- _EXTRACT PROVIDED_:

+ + +

Sahouri was only a year out of Columbia Journalism School, on her first staff reporting job, when she was arrested. She encourages younger reporters in her position today to first bluntly evaluate the risks of chronicling civil unrest and decide if they’re up to the challenge. The next step, she said, could be seeking out free safety training courses in crisis reporting from organizations like the Dart Center.
“There will be intimidating situations that we’re put in,” she said. “If that’s not you, speak to your editor. If that’s something you do want to do, I’d not let powers that be intimidate you. Listen to your intuition, but don’t let them silence you.”
Understand how and when to take legal action
Kintsugi Kelley-Chung, an independent journalist and documentary filmmaker, successfully sued the Metropolitan Police Department in Washington after getting arrested while covering a D.C. protest in August 2020. He said he also fought for police reforms and policies to protect independent journalists, but did not get much traction. The police department did settle with Kelley-Chung for an undisclosed amount, though, which covered the costs for his confiscated camera equipment and lost freelance income, and funded the production of his three-part documentary, “Free the People,” about the D.C. protest movement against police violence.
“I knew I was a target because I’m press, especially because I’m Black press, and I’m well respected in the activism scene,” said Kelley-Chung, who is of Jamaican, Chinese and Japanese descent. “So while I know my rights, I also know they don’t care about my rights.”
Kelley-Chung said he decided to sue because he knew the moment officers grabbed him that they had violated his First Amendment rights. After he spoke about the arrest on a local station and a few other media outlets, the National Press Photographers Association’s executive director offered him an annual membership and connected him with a lawyer who pursued the lawsuit.
“Press freedom has nothing to do with whether or not you are a member of an institution,” he said. “This is a right afforded to you as a citizen.”
LAist’s Huang said she decided to pursue legal action because she didn’t want to be “bullied into silence” by powerful people reporters are supposed to hold accountable. Several months after Huang’s arrest, her husband reached out to the Reporters Committee on her behalf to seek legal representation. The organization brought on a law firm with a track record of handling First Amendment cases. As a result of the settlement, the sheriff’s department had to implement reforms and destroy her arrest records.

+ + +

- _PROVIDED INFORMATION_:
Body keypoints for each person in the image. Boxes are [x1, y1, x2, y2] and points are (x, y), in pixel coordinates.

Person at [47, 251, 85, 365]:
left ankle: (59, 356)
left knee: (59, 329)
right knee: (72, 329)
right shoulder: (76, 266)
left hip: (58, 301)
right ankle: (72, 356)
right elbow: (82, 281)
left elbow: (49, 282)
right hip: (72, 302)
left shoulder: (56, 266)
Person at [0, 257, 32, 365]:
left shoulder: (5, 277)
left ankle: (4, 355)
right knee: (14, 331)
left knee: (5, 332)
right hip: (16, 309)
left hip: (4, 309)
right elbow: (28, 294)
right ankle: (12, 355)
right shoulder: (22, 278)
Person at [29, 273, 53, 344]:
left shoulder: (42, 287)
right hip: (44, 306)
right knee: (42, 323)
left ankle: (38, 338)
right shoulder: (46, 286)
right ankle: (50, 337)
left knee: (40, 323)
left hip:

+ + +

- _TASK_: Retype the entire article on arrested reporters word for word. Rely only on the article on arrested reporters and set the listing aside.

- _WRITTEN ANSWER_:
Sahouri was only a year out of Columbia Journalism School, on her first staff reporting job, when she was arrested. She encourages younger reporters in her position today to first bluntly evaluate the risks of chronicling civil unrest and decide if they’re up to the challenge. The next step, she said, could be seeking out free safety training courses in crisis reporting from organizations like the Dart Center.
“There will be intimidating situations that we’re put in,” she said. “If that’s not you, speak to your editor. If that’s something you do want to do, I’d not let powers that be intimidate you. Listen to your intuition, but don’t let them silence you.”
Understand how and when to take legal action
Kintsugi Kelley-Chung, an independent journalist and documentary filmmaker, successfully sued the Metropolitan Police Department in Washington after getting arrested while covering a D.C. protest in August 2020. He said he also fought for police reforms and policies to protect independent journalists, but did not get much traction. The police department did settle with Kelley-Chung for an undisclosed amount, though, which covered the costs for his confiscated camera equipment and lost freelance income, and funded the production of his three-part documentary, “Free the People,” about the D.C. protest movement against police violence.
“I knew I was a target because I’m press, especially because I’m Black press, and I’m well respected in the activism scene,” said Kelley-Chung, who is of Jamaican, Chinese and Japanese descent. “So while I know my rights, I also know they don’t care about my rights.”
Kelley-Chung said he decided to sue because he knew the moment officers grabbed him that they had violated his First Amendment rights. After he spoke about the arrest on a local station and a few other media outlets, the National Press Photographers Association’s executive director offered him an annual membership and connected him with a lawyer who pursued the lawsuit.
“Press freedom has nothing to do with whether or not you are a member of an institution,” he said. “This is a right afforded to you as a citizen.”
LAist’s Huang said she decided to pursue legal action because she didn’t want to be “bullied into silence” by powerful people reporters are supposed to hold accountable. Several months after Huang’s arrest, her husband reached out to the Reporters Committee on her behalf to seek legal representation. The organization brought on a law firm with a track record of handling First Amendment cases. As a result of the settlement, the sheriff’s department had to implement reforms and destroy her arrest records.